3,000-Year-Old Remains of Badass Women Warriors Found In Armenian Cemetery

Society disintegrated across the Mediterranean and Near East more than three millennia ago. Previously powerful empires and civilizations brought to their knees, entire languages vanished, and pastoral and nomadic populations replaced by imposing and walled citadels ruled paranoid elite. Life was harsh and violent. People were compelled to take up arms in order to protect themselves and their families. While we are used to seeing men saddle up and fight, a new study published in the International Journal of Osteoarchaeology has discovered the bones of two female warriors – horse-riding women who fought for their people using bows and arrows.

“Previously, it was widely assumed that injuries on male skeletons were caused by military combat, whereas those on female bones were caused by raids or domestic violence,” lead author Anahit Khudaverdyan told IFLScience. However, in recent years, prejudice has been gradually eroding. Skeletons that had long considered male – after all, why would a person buried like a revered warrior? – have been definitively shown to be female, prompting archaeologists to reconsider the concept that ancient trauma was completely separated. 

Khudaverdyan remarked, “The role of a victim or aggressor is culturally specific.” “Biological sex isn’t usually the determining factor.” The people buried in the Jrapi cemetery in Armenia — the third site in the country to uncover the bones of ancient female warriors – had suffered severe bodily damage before dying. The first, a 45- to 50-year-old woman, had beaten across the back of the head with a mace or a sling at some time, resulting in a significant dent in her skull. Her arrow, which killed her, discovered still stuck within her ribcage, indicating that she perished in battle.
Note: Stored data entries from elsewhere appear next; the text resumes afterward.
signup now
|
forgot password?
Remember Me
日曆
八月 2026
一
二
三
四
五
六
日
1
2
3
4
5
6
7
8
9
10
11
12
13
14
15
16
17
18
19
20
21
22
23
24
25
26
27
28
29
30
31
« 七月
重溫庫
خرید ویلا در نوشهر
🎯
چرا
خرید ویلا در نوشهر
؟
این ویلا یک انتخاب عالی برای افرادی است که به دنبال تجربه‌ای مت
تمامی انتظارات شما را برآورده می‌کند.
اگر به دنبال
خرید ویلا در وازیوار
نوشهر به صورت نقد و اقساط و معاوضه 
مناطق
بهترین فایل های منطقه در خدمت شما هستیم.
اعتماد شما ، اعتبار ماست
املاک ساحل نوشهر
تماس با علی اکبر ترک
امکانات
The second woman was significantly younger, barely out of adolescence. However, she had experienced even more extreme brutality in her brief life: she had shot in the ankle and slashed in the jaw from below with a dagger — injuries that the authors believe hint at a possible involvement as a cavalry trooper. 
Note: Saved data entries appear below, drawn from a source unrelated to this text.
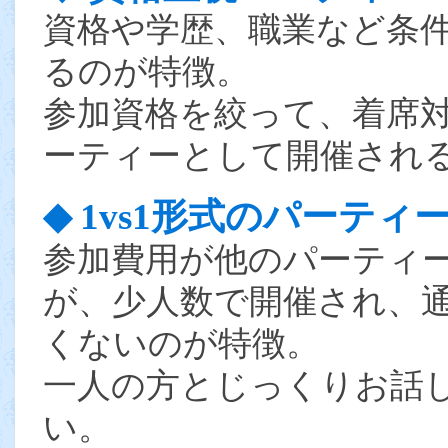
資格や学歴、職業など条
るのが特徴。
参加資格を絞って、着席
ーティーとして開催され
◆ 1vs1形式のパーティ
参加費用が他のパーティ
が、少人数で開催され、
くないのが特徴。
一人の方とじっくりお話
い。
Her skull had also been caved in by a mace, leaving an injury “similar” to the older woman’s but “larger,” according to the paper, and while it wasn’t a fatal blow, the girl “might have had disabilities acquired from serious hits… [for example] motor, cognitive, and psychological impairment,” the authors write.

The report states that both were “highly trained, muscular, and probably engaged in archery-related rigorous physical activity on a regular [basis].” Khudaverdyan told IFLScience that they buried with bowls and jars, as well as arrows, daggers, and beautiful beads — the burial ceremonies of “professional fighters.” The country has a rich and proud traditional mythology of women warriors, according to the authors: they are “documented not only by anthropological data but also by archeological and historical evidence,” and “women riders depicted on vases and bronze belts could be fully compliant with the perceptions of the population in Armenia,” the paper explains.
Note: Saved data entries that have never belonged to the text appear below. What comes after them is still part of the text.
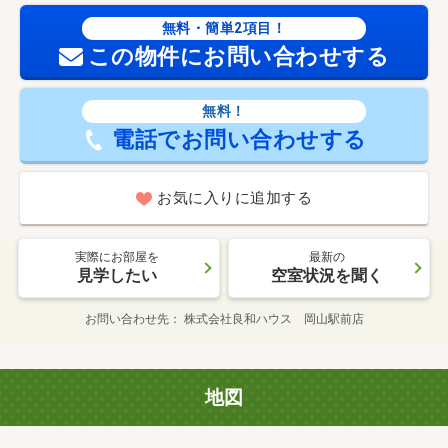
無料・簡単2項目！
この物件にお問い合わせする
無料！
電話でお問い合わせする
お気に入りに追加する
実際にお部屋を
最新の
見学したい
空室状況を聞く
お問い合わせ先
株式会社良和ハウス 岡山駅前店
地図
The writers state, “Not only did ordinary Armenian women defend their homeland with arms… but aristocratic Armenian queens and princesses inspired generations with their valor, boldness, and feats of arms.” “In the 12th century, valiant defender Aytsemnik made a lasting impression on the Armenian medieval city Ani… She repelled the attacks of the Seljuk army led by emir Patlun with bravery. Sose Mayrig, a member of the Armenian national liberation struggle and the wife of Aghbiur Serob, a notable hajdk leader and hero from Sasun, fought alongside her husband against the Turks and Kurds.”

Unlike proof of women or non-binary soldiers, Khudaverdyan told IFLScience that the discovery “cannot be problematic.” According to the paper, the assumption that women are unsuitable for combat stems primarily from nineteenth-century stereotypes, but “the study of human remains themselves frees the researcher from difficulties of historical bias,” as Khudaverdyan put it. “When the researcher consults the skeleton, information about humans’ lived experiences that would otherwise be invisible because it didn’t make it into written records rises to the surface,” she added. “The skeleton gives some of the most direct evidence of past living experiences in this regard.”